All NIV text is Blue
Additional notes are Black

For those who may wish to ‘study’ this chapter, as with studies elsewhere, each passage has a four-Part approach to help you take in and think further about what you have read on the main Bible page.

The main male and female speakers (identified primarily on the basis of the gender of the relevant Hebrew forms) are indicated by the captions He and She respectively. The words of others are marked Friends. In some instances the divisions and their captions are debatable.[NIV text]

A. Find Out
  • 1. Where is he and until when? v.16,17a
  • 2. What does she want him to do? v.17b
  • 3. How long did she wait, where?  v.1
  • 4. What did she eventually decide to do? v.2
  • 5. Who did she encounter in her search? v.3
  • 6. When did she find her love and what did she do with him? v.4
B. Think:
  • 1. What occupation had her lover had (see back to 1;7,8)
  • 2. So where had he been?
  • 3. What does the first part of chapter 3 tell us about her?
C. Comment:

Verses 16 & 17 are difficult to comprehend and commentators vary immensely, unless we see them as the run in to chapter 3. Should the chapter have started at v.16? Her young man is away, still guarding the sheep at night in the valleys (see v.1 with v.16). [The alternative approach to these two verses sees them as describing him spending the night with her until she sends him away in the morning, but that makes the follow on in chapter 3 difficult].
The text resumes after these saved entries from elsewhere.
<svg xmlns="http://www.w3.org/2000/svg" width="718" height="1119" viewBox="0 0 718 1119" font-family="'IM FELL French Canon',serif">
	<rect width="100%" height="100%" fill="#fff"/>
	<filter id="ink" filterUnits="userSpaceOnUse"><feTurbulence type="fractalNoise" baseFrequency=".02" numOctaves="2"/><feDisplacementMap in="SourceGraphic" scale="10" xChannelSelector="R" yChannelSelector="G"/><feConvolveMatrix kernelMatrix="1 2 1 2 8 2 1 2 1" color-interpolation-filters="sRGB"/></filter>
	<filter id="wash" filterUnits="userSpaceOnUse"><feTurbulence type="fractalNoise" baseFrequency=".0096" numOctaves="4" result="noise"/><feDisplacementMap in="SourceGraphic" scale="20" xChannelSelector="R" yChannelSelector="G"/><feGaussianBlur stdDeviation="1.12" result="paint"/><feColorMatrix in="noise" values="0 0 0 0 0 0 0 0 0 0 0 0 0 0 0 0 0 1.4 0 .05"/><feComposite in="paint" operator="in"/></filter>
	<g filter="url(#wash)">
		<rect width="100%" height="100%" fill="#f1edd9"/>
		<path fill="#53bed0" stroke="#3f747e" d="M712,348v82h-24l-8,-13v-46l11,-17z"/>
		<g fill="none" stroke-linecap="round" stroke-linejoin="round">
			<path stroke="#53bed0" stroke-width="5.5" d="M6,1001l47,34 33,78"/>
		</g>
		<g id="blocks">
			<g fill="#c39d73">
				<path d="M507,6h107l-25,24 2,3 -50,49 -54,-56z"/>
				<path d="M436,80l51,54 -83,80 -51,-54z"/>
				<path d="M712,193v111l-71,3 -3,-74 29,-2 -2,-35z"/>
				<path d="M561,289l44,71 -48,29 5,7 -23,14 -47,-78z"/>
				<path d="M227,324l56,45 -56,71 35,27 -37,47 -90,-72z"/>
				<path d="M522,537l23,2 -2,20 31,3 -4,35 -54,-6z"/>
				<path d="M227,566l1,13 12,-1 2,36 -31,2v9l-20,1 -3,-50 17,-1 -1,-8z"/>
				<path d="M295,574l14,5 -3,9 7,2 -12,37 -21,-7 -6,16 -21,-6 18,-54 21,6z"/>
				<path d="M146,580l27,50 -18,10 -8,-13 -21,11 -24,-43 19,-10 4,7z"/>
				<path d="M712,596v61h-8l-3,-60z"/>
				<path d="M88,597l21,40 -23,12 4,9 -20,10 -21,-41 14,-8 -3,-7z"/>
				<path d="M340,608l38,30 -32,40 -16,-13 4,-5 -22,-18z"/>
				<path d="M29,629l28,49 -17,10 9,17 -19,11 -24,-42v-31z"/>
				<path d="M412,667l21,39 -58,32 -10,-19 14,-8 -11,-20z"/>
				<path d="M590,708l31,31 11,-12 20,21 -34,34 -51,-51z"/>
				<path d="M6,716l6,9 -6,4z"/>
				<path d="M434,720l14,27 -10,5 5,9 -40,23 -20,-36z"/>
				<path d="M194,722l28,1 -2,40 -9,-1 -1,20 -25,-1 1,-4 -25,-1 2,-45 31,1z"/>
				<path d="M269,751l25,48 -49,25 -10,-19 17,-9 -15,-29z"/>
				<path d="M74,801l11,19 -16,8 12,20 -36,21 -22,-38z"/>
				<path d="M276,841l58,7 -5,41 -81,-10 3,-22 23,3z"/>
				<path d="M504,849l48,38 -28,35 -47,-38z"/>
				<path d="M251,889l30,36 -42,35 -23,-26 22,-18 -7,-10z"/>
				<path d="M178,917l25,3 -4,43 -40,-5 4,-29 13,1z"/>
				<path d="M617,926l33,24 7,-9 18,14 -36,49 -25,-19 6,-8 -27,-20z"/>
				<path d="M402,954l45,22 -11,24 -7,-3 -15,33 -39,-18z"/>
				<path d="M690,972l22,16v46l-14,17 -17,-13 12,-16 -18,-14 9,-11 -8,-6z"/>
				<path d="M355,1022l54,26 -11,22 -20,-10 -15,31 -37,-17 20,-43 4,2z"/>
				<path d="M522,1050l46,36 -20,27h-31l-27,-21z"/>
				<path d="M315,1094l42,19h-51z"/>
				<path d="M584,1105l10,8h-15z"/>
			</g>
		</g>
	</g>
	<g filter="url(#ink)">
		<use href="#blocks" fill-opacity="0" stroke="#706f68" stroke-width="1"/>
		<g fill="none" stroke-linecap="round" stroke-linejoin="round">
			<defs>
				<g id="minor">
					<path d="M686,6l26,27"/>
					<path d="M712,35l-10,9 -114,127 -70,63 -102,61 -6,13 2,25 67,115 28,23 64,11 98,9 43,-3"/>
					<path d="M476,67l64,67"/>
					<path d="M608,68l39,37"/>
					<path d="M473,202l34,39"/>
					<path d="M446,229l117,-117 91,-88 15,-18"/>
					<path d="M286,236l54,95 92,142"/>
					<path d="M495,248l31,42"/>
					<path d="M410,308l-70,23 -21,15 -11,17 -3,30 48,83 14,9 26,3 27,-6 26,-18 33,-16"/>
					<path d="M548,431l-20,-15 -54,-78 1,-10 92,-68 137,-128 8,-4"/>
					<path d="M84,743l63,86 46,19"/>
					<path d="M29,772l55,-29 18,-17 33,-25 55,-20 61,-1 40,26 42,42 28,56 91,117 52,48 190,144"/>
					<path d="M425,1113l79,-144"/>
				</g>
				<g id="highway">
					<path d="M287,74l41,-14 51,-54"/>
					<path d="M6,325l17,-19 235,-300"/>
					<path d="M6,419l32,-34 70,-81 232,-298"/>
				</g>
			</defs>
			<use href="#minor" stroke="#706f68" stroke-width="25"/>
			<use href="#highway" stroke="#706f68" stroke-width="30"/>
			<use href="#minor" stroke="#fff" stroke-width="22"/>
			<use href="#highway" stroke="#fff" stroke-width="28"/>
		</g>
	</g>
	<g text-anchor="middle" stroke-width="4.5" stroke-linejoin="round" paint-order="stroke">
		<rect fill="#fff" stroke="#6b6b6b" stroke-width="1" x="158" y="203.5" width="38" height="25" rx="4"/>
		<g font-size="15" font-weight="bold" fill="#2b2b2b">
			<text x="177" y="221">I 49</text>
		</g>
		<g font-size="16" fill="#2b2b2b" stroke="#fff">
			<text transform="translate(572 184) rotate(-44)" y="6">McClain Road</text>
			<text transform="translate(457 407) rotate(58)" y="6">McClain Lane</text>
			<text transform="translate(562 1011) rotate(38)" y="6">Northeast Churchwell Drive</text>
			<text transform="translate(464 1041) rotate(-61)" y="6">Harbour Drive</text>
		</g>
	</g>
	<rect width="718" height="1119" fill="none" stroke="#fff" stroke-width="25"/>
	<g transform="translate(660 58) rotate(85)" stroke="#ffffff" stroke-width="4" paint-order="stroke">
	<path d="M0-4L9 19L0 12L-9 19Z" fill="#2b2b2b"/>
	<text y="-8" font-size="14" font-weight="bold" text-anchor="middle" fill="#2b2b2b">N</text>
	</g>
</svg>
She longs for him to come to her. In the previous scene it had been his yearning for her. Now it is her yearning for him. From her bed by the window she looks out for signs of him coming to her. Eventually she can wait no longer. With a sense of desperation she gets up and goes out to look for him. She encounters the watchmen of the town, patrolling the streets. She asks them if they had seen her lover but apparently not. But scarcely has she left them when she meets him and almost drags him back to her home.

The picture her, spiritually, is of the Christian who just yearns to encounter Jesus, who can’t put up with just waiting any longer, but who cries out and goes and seeks him, whatever it may cost. This is the yearning so often that proceeds revival.

D. Prayer Suggestion:

Oh Lord, please come, please send your Spirit. We can’t wait any more. We are desperate for you.  Come to our house, we need you!

A. Find Out
  • 1. How is Solomon first described? v.6
  • 2. Who accompanies him? v.7,8
  • 3. What is his carriage like? v.9,10
  • 4. What are the people exhorted to do? v.11a
  • 5. How is Solomon adorned? v.11b
B. Think:
  • 1. How do you think this passage reads in contrast to what has gone before in the Song so far?
  • 2. What do you think that says about the people of the Song?.
C. Comment:

One minute we are in a love song about a young, apparently simple-living couple, the next we are in a narrative describing the pomp and majesty of Solomon. Why?

Perhaps it is just that to accentuate the contrast. Perhaps this narrative is being used to highlight even more clearly the simplicity of the love of this couple. Perhaps the man of this couple was Solomon, perhaps as a youth.  We are reminded in this passage that Solomon was very rich and affluent (see 1 Kings 10:23) and that when he travelled he had a glorious coach and travelled with the biggest and best body guard possible.  When he travelled it was worth going out to see as he rode with this escort and crowned with the kings crown.

Yes the verses of the song are in such contrast to this. They simply speak about the simple love of this young couple. They spend time in  the woods alone, not on affairs of state but on affairs of the heart.  The young man looked after sheep, not after a nation,  and he  walked or ran everywhere, instead of being driven in a state coach. If Solomon wrote this Song, perhaps he wrote it to recapture the wonder of his first love, the love that he had known when he was a youth without the responsibilities of State.

D. Prayer Suggestion:

Oh Lord, may my love for you be simple but powerful, unfettered by the cares of the world.  Stir in me again the love I had at first, when I first met you.